14 May 2025
Ubrogepant found to be effective at reducing non-headache related symptoms of migraine
New research from King’s College London has found that ubrogepant – a drug used to manage migraine attacks – can effectively reduce the non-headache related symptoms when taken one to six hours prior to a migraine headache beginning.

The research, published in Nature Medicine, offers hope to people managing a collection of symptoms that research has typically overlooked.
Migraine sufferers typically experience a range of non-headache related symptoms in the period leading up to a migraine. These early-onset symptoms – known as premonitory (prodromal) symptoms – include a sensitivity to light and sound, nausea, neck pain, brain fog and dizziness. Despite the commonality of these indicators, very little research has looked their management and no treatment has been shown to alleviate them.
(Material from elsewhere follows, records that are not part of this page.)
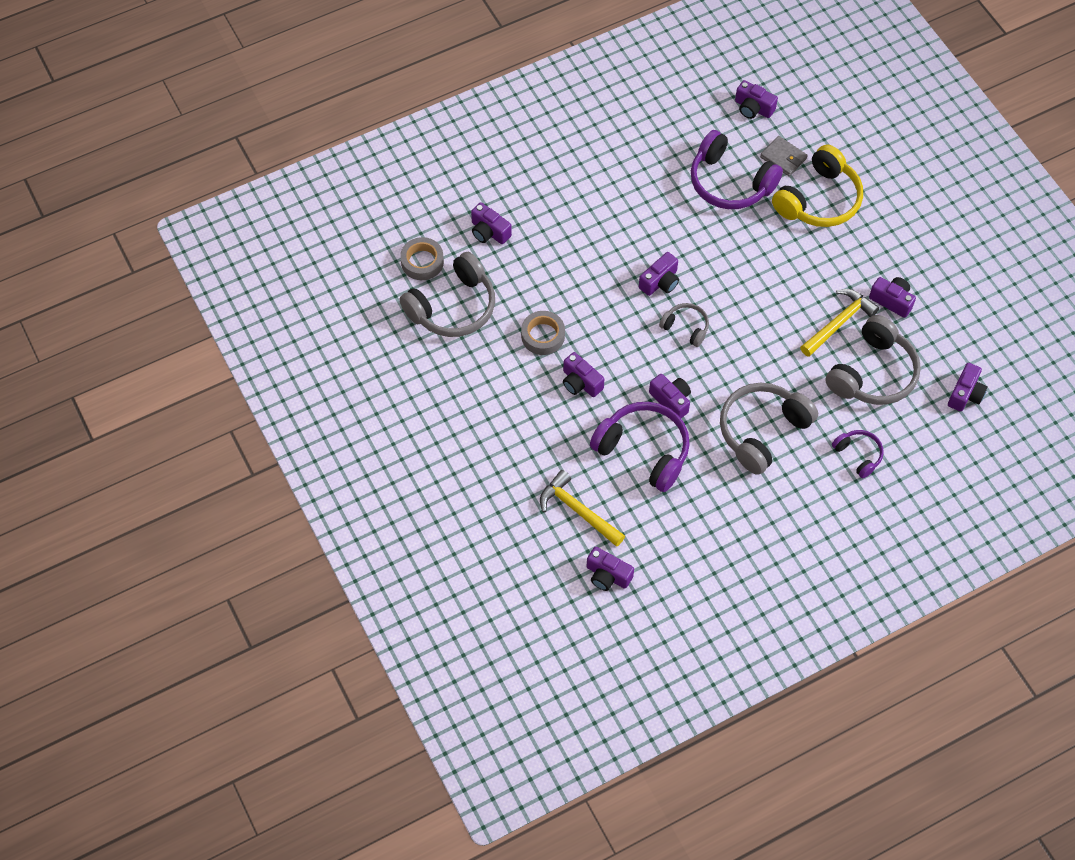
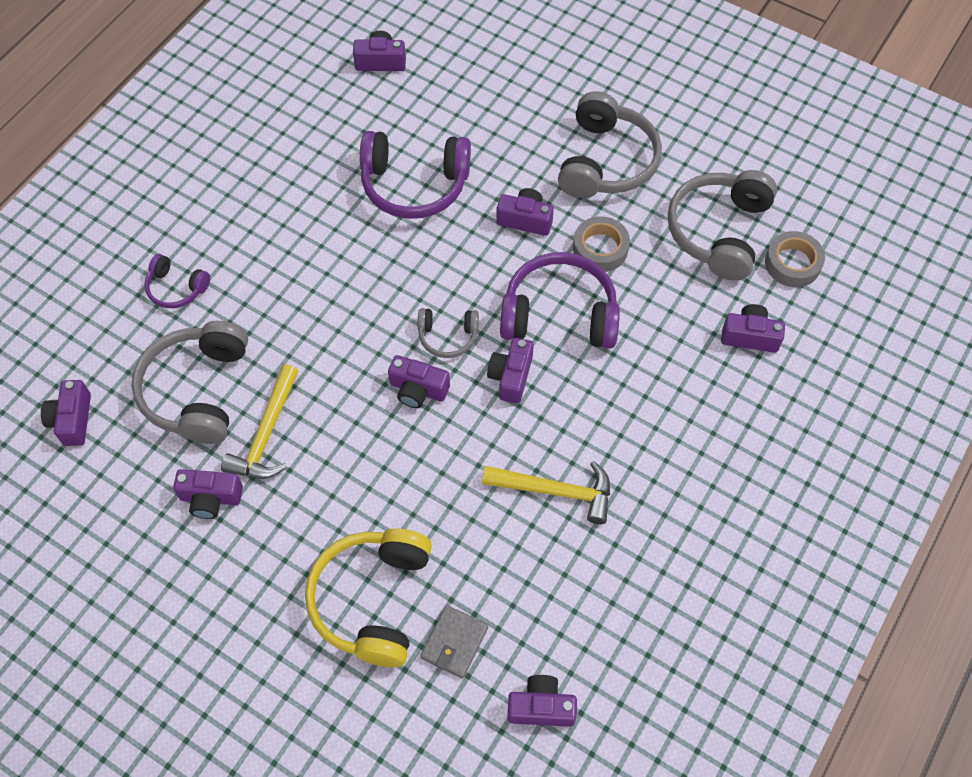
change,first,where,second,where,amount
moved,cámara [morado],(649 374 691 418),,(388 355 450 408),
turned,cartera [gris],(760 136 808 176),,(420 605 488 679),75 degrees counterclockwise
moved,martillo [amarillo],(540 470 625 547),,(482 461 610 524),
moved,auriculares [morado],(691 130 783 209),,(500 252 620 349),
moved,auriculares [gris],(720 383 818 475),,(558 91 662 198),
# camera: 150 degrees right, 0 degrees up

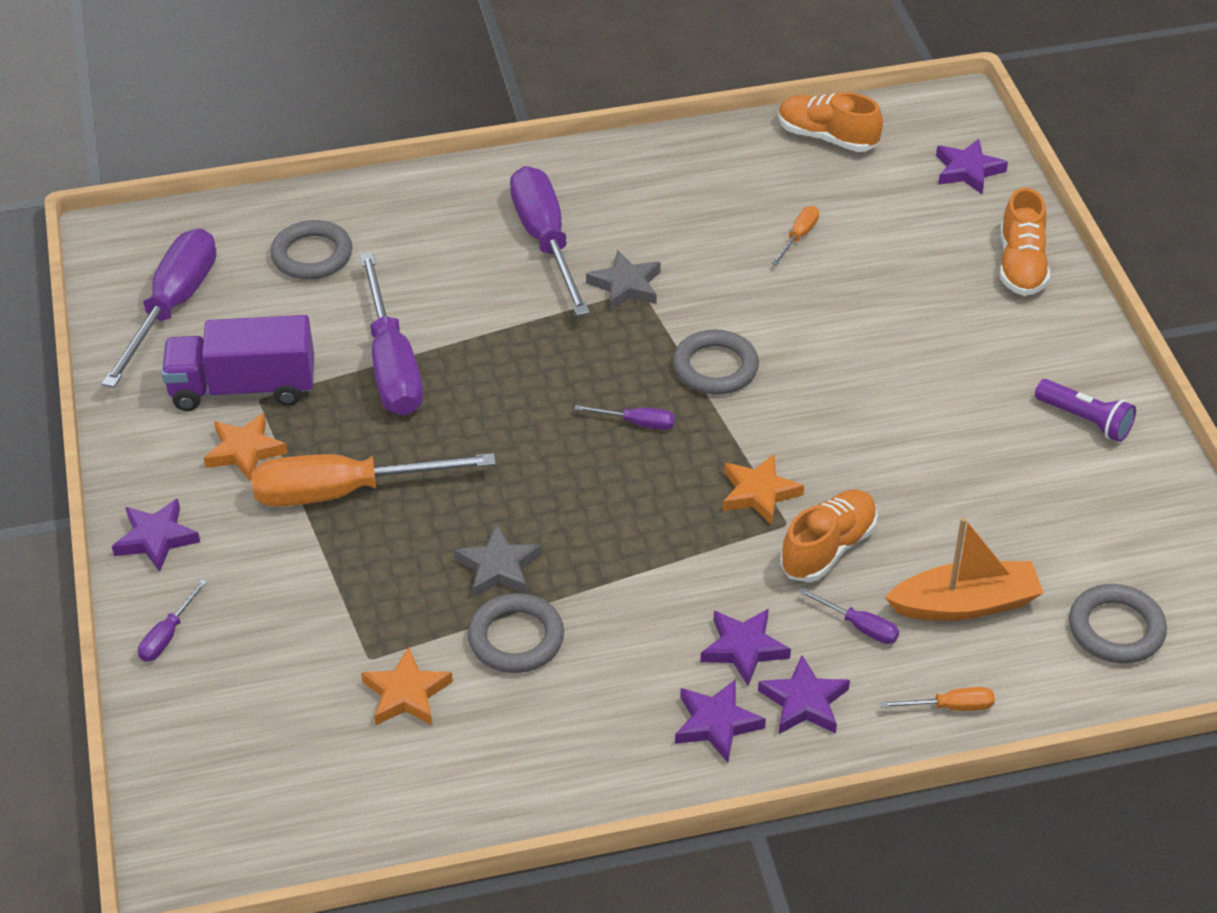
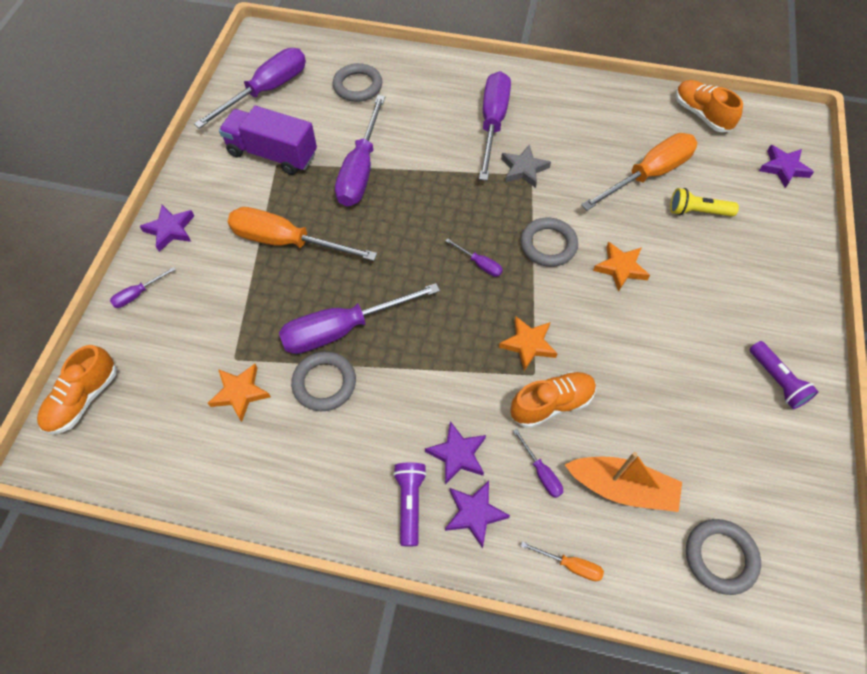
change,first,where,second,where,amount
moved,zapato [naranja],(1000 188 1050 296),,(37 345 117 434),
replaced,estrella [gris],(455 525 542 598),destornillador [morado],(279 283 440 354),
replaced,estrella [morado],(675 679 766 763),lámpara de mano [morado],(393 462 427 546),
resized,destornillador [naranja],(772 206 819 265),,(581 133 697 211),x2.33
moved,estrella [naranja],(203 413 288 482),,(593 242 650 292),
added,,,lámpara de mano [amarillo],(670 188 739 217),
# camera: 25 degrees right, 15 degrees up

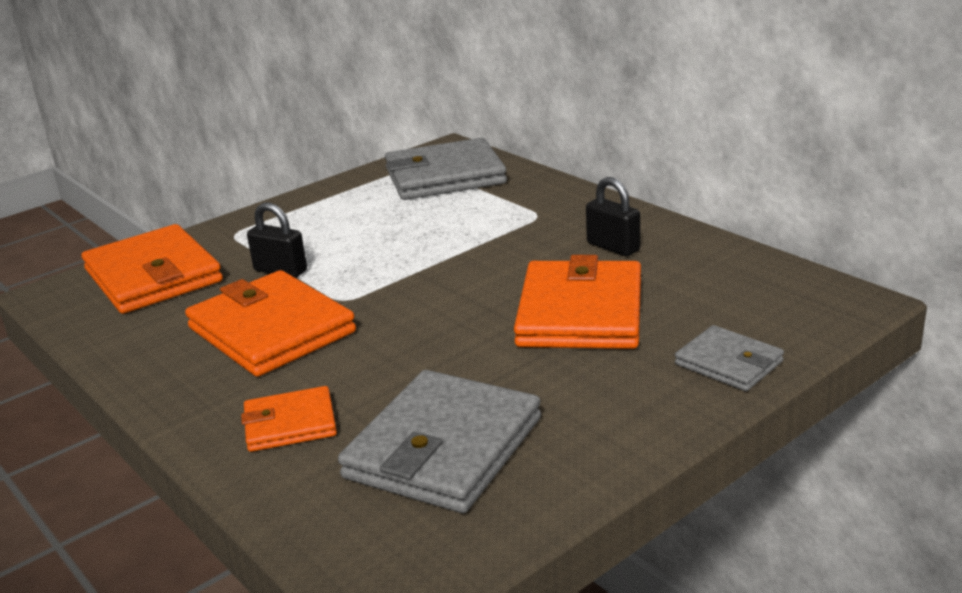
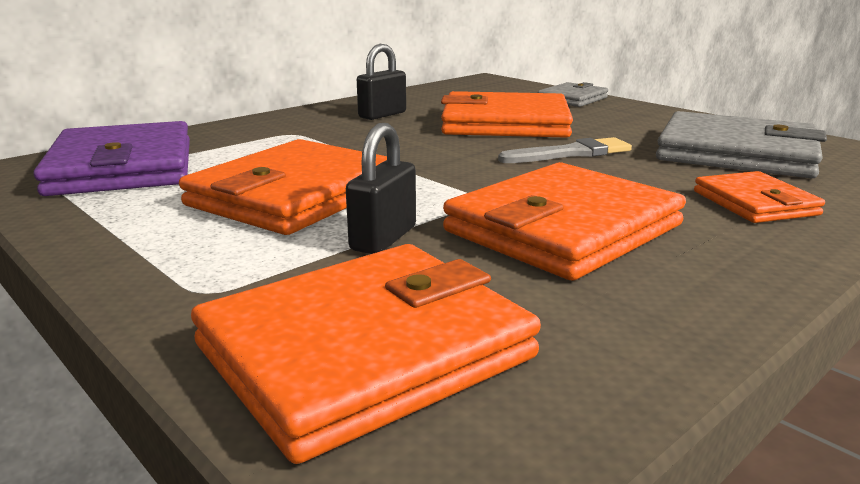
change,first,where,second,where,amount
recoloured,cartera [gris],(385 138 507 200),cartera [morado],(33 121 190 196),
added,,,cartera [naranja],(179 139 387 235),
added,,,pincel [gris],(498 137 632 163),
# camera: 95 degrees left, 5 degrees down

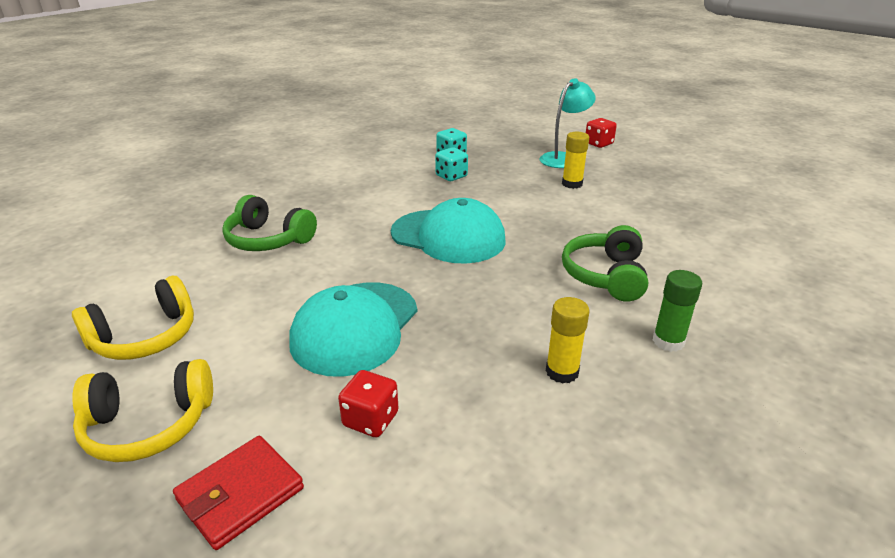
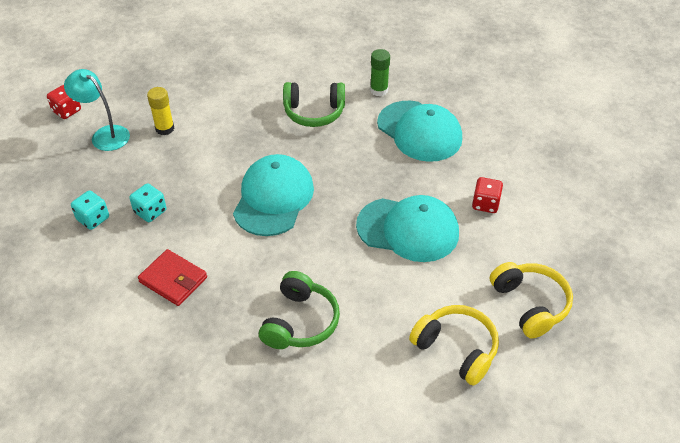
change,first,where,second,where,amount
moved,cartera [rojo],(173 436 304 550),,(138 249 207 306),
replaced,barra de pegamento [amarillo],(546 297 590 384),gorra [turquesa],(377 101 462 162),
# camera: 100 degrees left, 15 degrees up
In this double-blind Phase III trial, 438 participants aged 18-75 with at least a one-year history of experiencing migraine were randomly assigned into one of two groups. Each participant was instructed to take either a 100mg dose of ubrogepant or placebo when their premonitory (prodromal symptoms) first occurred and felt confident that a migraine headache would take place within one to six hours. They were then asked to repeat this process using the opposite treatment at least 7 days later; the order of treatment was randomized.
When participants used ubrogepant, they self-reported reductions in the severity of all of their premonitory (prodromal) symptoms in the 24-hour period following their treatment compared to placebo.
Professor Peter Goadsby, Director of the NIHR King’s Clinical Research Facility and Lead of Pain and Addictions theme at the NIHR Maudsley Biomedical Research Centre, Professor of Neurology and the study’s first author from King’s IoPPN said, “Migraine is a highly debilitating condition that can have a dramatic impact on a person’s day to day life. Migraine is almost always preceded by a group of symptoms that can feel as difficult to manage as the headache itself.
“Our study has found that a drug that’s already used to treat a migraine headache is also an effective means of reducing the severity of these early-onset symptoms.”
This research was funded and partially designed by AbbVie.
Ubrogepant for the treatment of migraine prodromal symptoms: an exploratory analysis from the randomized phase 3 PRODROME trial (Peter J. Goadsby, Jessica Ailani, David W. Dodick, Amaal J. Starling, Chengcheng Liu, Yingyi Liu, Sung Yun Yu, Jonathan H. Smith, Elimor Brand-Schieber & Joel M. Trugman) (DOI10.1038/s41591-025-03679-7) was published in Nature Medicine.